WHAT YOU WILL DO
Print the data once more, exactly as supplied.

══════════════════════════════

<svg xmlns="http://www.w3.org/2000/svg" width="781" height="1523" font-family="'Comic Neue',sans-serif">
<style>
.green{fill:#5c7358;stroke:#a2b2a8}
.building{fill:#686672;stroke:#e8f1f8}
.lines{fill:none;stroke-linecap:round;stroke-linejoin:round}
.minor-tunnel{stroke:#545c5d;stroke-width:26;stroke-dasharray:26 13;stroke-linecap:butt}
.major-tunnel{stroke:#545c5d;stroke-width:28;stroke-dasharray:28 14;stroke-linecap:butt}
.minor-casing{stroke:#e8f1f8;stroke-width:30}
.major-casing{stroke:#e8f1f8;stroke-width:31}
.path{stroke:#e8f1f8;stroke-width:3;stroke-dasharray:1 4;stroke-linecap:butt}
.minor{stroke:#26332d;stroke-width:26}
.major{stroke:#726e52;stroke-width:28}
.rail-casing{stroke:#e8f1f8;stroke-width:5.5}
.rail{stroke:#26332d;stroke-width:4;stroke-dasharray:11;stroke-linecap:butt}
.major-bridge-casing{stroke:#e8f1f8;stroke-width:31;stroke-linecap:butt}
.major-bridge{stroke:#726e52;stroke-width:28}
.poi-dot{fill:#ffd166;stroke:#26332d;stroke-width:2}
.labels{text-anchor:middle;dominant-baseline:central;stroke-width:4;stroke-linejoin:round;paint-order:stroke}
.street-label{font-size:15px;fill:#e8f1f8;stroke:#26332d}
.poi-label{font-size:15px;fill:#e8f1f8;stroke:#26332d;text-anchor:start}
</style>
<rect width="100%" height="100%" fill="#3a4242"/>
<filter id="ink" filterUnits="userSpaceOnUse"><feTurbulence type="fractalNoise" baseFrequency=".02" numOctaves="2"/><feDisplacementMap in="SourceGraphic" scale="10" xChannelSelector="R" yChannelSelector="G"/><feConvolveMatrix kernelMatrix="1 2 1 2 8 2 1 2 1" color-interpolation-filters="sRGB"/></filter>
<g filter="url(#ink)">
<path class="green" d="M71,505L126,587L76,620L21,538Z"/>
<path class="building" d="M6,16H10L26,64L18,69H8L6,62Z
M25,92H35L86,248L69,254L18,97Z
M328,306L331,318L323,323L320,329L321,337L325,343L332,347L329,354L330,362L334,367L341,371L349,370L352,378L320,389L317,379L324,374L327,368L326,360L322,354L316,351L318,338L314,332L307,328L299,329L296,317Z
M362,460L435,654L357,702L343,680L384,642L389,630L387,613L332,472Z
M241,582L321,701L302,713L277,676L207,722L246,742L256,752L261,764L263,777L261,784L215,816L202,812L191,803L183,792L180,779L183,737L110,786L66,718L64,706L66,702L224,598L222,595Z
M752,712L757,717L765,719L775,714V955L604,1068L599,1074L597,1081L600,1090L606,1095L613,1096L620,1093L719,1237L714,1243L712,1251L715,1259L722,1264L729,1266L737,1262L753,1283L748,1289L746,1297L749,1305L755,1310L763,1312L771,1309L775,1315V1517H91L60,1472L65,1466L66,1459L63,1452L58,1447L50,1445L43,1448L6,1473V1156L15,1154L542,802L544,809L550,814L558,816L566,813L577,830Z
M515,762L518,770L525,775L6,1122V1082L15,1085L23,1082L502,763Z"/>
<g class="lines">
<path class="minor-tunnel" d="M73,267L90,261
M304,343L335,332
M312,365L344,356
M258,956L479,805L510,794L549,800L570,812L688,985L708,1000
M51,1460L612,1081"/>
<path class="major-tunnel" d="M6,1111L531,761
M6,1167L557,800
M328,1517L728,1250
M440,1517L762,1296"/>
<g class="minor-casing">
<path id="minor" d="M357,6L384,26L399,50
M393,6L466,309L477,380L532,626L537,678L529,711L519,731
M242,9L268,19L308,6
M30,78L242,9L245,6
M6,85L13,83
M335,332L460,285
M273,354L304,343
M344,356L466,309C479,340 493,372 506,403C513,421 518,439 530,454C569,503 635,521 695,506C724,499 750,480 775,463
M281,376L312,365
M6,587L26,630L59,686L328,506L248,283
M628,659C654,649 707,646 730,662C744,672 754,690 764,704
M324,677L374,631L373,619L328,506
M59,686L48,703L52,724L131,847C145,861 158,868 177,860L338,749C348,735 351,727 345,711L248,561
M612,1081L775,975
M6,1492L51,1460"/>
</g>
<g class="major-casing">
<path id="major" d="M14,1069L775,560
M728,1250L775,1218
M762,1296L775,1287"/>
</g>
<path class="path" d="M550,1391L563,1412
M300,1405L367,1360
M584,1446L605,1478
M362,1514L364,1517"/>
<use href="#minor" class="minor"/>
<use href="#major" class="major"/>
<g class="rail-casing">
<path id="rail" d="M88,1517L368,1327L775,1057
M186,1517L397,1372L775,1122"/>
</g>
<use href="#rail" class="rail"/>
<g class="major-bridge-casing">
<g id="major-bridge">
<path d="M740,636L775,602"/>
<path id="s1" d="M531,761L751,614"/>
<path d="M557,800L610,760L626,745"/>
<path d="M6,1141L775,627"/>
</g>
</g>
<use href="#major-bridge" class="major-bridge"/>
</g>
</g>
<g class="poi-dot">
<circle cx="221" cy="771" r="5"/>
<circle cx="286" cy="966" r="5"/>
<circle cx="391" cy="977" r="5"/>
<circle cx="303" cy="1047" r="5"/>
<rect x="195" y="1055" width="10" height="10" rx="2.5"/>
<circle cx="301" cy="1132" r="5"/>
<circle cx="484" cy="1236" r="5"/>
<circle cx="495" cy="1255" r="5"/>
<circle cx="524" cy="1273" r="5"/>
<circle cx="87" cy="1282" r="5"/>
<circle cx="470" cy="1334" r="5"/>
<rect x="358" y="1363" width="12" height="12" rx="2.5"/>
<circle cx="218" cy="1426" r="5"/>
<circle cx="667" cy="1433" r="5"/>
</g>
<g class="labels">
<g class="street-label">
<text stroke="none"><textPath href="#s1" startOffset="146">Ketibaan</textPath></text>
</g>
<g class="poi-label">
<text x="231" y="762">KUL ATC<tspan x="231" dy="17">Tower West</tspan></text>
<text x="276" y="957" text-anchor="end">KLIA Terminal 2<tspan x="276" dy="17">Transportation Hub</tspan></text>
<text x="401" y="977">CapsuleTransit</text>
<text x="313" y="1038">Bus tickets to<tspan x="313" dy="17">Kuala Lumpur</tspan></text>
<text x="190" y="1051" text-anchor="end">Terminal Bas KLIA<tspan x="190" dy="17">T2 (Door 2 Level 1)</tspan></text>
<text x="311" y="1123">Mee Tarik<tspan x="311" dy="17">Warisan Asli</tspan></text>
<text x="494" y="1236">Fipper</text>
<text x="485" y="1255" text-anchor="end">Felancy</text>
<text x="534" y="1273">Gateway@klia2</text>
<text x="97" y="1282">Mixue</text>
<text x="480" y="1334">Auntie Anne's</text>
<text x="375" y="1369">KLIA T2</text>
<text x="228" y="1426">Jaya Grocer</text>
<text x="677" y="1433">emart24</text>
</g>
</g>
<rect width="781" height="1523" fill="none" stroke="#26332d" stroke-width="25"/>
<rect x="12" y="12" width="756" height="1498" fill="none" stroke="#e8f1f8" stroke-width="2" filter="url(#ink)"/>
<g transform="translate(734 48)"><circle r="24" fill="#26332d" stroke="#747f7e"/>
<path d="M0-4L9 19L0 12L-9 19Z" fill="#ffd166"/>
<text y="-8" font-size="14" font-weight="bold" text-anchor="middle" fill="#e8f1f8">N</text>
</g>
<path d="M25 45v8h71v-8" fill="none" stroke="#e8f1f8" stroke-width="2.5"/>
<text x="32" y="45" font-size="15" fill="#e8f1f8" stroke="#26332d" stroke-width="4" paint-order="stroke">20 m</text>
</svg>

══════════════════════════════

SOLUTION FOR THIS TASK
<svg xmlns="http://www.w3.org/2000/svg" width="781" height="1523" font-family="'Comic Neue',sans-serif">
<style>
.green{fill:#5c7358;stroke:#a2b2a8}
.building{fill:#686672;stroke:#e8f1f8}
.lines{fill:none;stroke-linecap:round;stroke-linejoin:round}
.minor-tunnel{stroke:#545c5d;stroke-width:26;stroke-dasharray:26 13;stroke-linecap:butt}
.major-tunnel{stroke:#545c5d;stroke-width:28;stroke-dasharray:28 14;stroke-linecap:butt}
.minor-casing{stroke:#e8f1f8;stroke-width:30}
.major-casing{stroke:#e8f1f8;stroke-width:31}
.path{stroke:#e8f1f8;stroke-width:3;stroke-dasharray:1 4;stroke-linecap:butt}
.minor{stroke:#26332d;stroke-width:26}
.major{stroke:#726e52;stroke-width:28}
.rail-casing{stroke:#e8f1f8;stroke-width:5.5}
.rail{stroke:#26332d;stroke-width:4;stroke-dasharray:11;stroke-linecap:butt}
.major-bridge-casing{stroke:#e8f1f8;stroke-width:31;stroke-linecap:butt}
.major-bridge{stroke:#726e52;stroke-width:28}
.poi-dot{fill:#ffd166;stroke:#26332d;stroke-width:2}
.labels{text-anchor:middle;dominant-baseline:central;stroke-width:4;stroke-linejoin:round;paint-order:stroke}
.street-label{font-size:15px;fill:#e8f1f8;stroke:#26332d}
.poi-label{font-size:15px;fill:#e8f1f8;stroke:#26332d;text-anchor:start}
</style>
<rect width="100%" height="100%" fill="#3a4242"/>
<filter id="ink" filterUnits="userSpaceOnUse"><feTurbulence type="fractalNoise" baseFrequency=".02" numOctaves="2"/><feDisplacementMap in="SourceGraphic" scale="10" xChannelSelector="R" yChannelSelector="G"/><feConvolveMatrix kernelMatrix="1 2 1 2 8 2 1 2 1" color-interpolation-filters="sRGB"/></filter>
<g filter="url(#ink)">
<path class="green" d="M71,505L126,587L76,620L21,538Z"/>
<path class="building" d="M6,16H10L26,64L18,69H8L6,62Z
M25,92H35L86,248L69,254L18,97Z
M328,306L331,318L323,323L320,329L321,337L325,343L332,347L329,354L330,362L334,367L341,371L349,370L352,378L320,389L317,379L324,374L327,368L326,360L322,354L316,351L318,338L314,332L307,328L299,329L296,317Z
M362,460L435,654L357,702L343,680L384,642L389,630L387,613L332,472Z
M241,582L321,701L302,713L277,676L207,722L246,742L256,752L261,764L263,777L261,784L215,816L202,812L191,803L183,792L180,779L183,737L110,786L66,718L64,706L66,702L224,598L222,595Z
M752,712L757,717L765,719L775,714V955L604,1068L599,1074L597,1081L600,1090L606,1095L613,1096L620,1093L719,1237L714,1243L712,1251L715,1259L722,1264L729,1266L737,1262L753,1283L748,1289L746,1297L749,1305L755,1310L763,1312L771,1309L775,1315V1517H91L60,1472L65,1466L66,1459L63,1452L58,1447L50,1445L43,1448L6,1473V1156L15,1154L542,802L544,809L550,814L558,816L566,813L577,830Z
M515,762L518,770L525,775L6,1122V1082L15,1085L23,1082L502,763Z"/>
<g class="lines">
<path class="minor-tunnel" d="M73,267L90,261
M304,343L335,332
M312,365L344,356
M258,956L479,805L510,794L549,800L570,812L688,985L708,1000
M51,1460L612,1081"/>
<path class="major-tunnel" d="M6,1111L531,761
M6,1167L557,800
M328,1517L728,1250
M440,1517L762,1296"/>
<g class="minor-casing">
<path id="minor" d="M357,6L384,26L399,50
M393,6L466,309L477,380L532,626L537,678L529,711L519,731
M242,9L268,19L308,6
M30,78L242,9L245,6
M6,85L13,83
M335,332L460,285
M273,354L304,343
M344,356L466,309C479,340 493,372 506,403C513,421 518,439 530,454C569,503 635,521 695,506C724,499 750,480 775,463
M281,376L312,365
M6,587L26,630L59,686L328,506L248,283
M628,659C654,649 707,646 730,662C744,672 754,690 764,704
M324,677L374,631L373,619L328,506
M59,686L48,703L52,724L131,847C145,861 158,868 177,860L338,749C348,735 351,727 345,711L248,561
M612,1081L775,975
M6,1492L51,1460"/>
</g>
<g class="major-casing">
<path id="major" d="M14,1069L775,560
M728,1250L775,1218
M762,1296L775,1287"/>
</g>
<path class="path" d="M550,1391L563,1412
M300,1405L367,1360
M584,1446L605,1478
M362,1514L364,1517"/>
<use href="#minor" class="minor"/>
<use href="#major" class="major"/>
<g class="rail-casing">
<path id="rail" d="M88,1517L368,1327L775,1057
M186,1517L397,1372L775,1122"/>
</g>
<use href="#rail" class="rail"/>
<g class="major-bridge-casing">
<g id="major-bridge">
<path d="M740,636L775,602"/>
<path id="s1" d="M531,761L751,614"/>
<path d="M557,800L610,760L626,745"/>
<path d="M6,1141L775,627"/>
</g>
</g>
<use href="#major-bridge" class="major-bridge"/>
</g>
</g>
<g class="poi-dot">
<circle cx="221" cy="771" r="5"/>
<circle cx="286" cy="966" r="5"/>
<circle cx="391" cy="977" r="5"/>
<circle cx="303" cy="1047" r="5"/>
<rect x="195" y="1055" width="10" height="10" rx="2.5"/>
<circle cx="301" cy="1132" r="5"/>
<circle cx="484" cy="1236" r="5"/>
<circle cx="495" cy="1255" r="5"/>
<circle cx="524" cy="1273" r="5"/>
<circle cx="87" cy="1282" r="5"/>
<circle cx="470" cy="1334" r="5"/>
<rect x="358" y="1363" width="12" height="12" rx="2.5"/>
<circle cx="218" cy="1426" r="5"/>
<circle cx="667" cy="1433" r="5"/>
</g>
<g class="labels">
<g class="street-label">
<text stroke="none"><textPath href="#s1" startOffset="146">Ketibaan</textPath></text>
</g>
<g class="poi-label">
<text x="231" y="762">KUL ATC<tspan x="231" dy="17">Tower West</tspan></text>
<text x="276" y="957" text-anchor="end">KLIA Terminal 2<tspan x="276" dy="17">Transportation Hub</tspan></text>
<text x="401" y="977">CapsuleTransit</text>
<text x="313" y="1038">Bus tickets to<tspan x="313" dy="17">Kuala Lumpur</tspan></text>
<text x="190" y="1051" text-anchor="end">Terminal Bas KLIA<tspan x="190" dy="17">T2 (Door 2 Level 1)</tspan></text>
<text x="311" y="1123">Mee Tarik<tspan x="311" dy="17">Warisan Asli</tspan></text>
<text x="494" y="1236">Fipper</text>
<text x="485" y="1255" text-anchor="end">Felancy</text>
<text x="534" y="1273">Gateway@klia2</text>
<text x="97" y="1282">Mixue</text>
<text x="480" y="1334">Auntie Anne's</text>
<text x="375" y="1369">KLIA T2</text>
<text x="228" y="1426">Jaya Grocer</text>
<text x="677" y="1433">emart24</text>
</g>
</g>
<rect width="781" height="1523" fill="none" stroke="#26332d" stroke-width="25"/>
<rect x="12" y="12" width="756" height="1498" fill="none" stroke="#e8f1f8" stroke-width="2" filter="url(#ink)"/>
<g transform="translate(734 48)"><circle r="24" fill="#26332d" stroke="#747f7e"/>
<path d="M0-4L9 19L0 12L-9 19Z" fill="#ffd166"/>
<text y="-8" font-size="14" font-weight="bold" text-anchor="middle" fill="#e8f1f8">N</text>
</g>
<path d="M25 45v8h71v-8" fill="none" stroke="#e8f1f8" stroke-width="2.5"/>
<text x="32" y="45" font-size="15" fill="#e8f1f8" stroke="#26332d" stroke-width="4" paint-order="stroke">20 m</text>
</svg>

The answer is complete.